Text.WordCloud.Backends.RAKE (Text v0.6.1)

Copy Markdown View Source

RAKE (Rapid Automatic Keyword Extraction) backend for Text.WordCloud.

RAKE is a classic, language-agnostic keyword extractor (Rose et al., 2010). It splits the text on stopwords and punctuation to produce candidate phrases, then scores each member word by the ratio of its total degree (cumulative phrase length) to its raw frequency. A phrase score is the sum of its member word scores.

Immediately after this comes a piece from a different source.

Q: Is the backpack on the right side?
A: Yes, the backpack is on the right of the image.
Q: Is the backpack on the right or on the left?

Higher scores = more important. The result naturally surfaces multi- word phrases, since phrases that consist exclusively of distinctive content words score above the sum of their parts.

Strengths

  • No reference corpus.

  • Phrase-aware by construction.

  • Trivially multilingual via the stopword swap (uses Text.Stopwords for the resolved language).

Caveats

  • Quality is sensitive to stopword-list completeness — under-filtering produces bloated, low-quality phrases.

  • Tends to over-rank phrases composed of low-frequency words; YAKE! is usually a better default.

Options

Honours the orchestrator's :language, :stopwords, :case_fold, and :locale. RAKE's candidates are determined by stopword boundaries; :ngram_range is honoured as a post-filter on the resulting phrase lengths.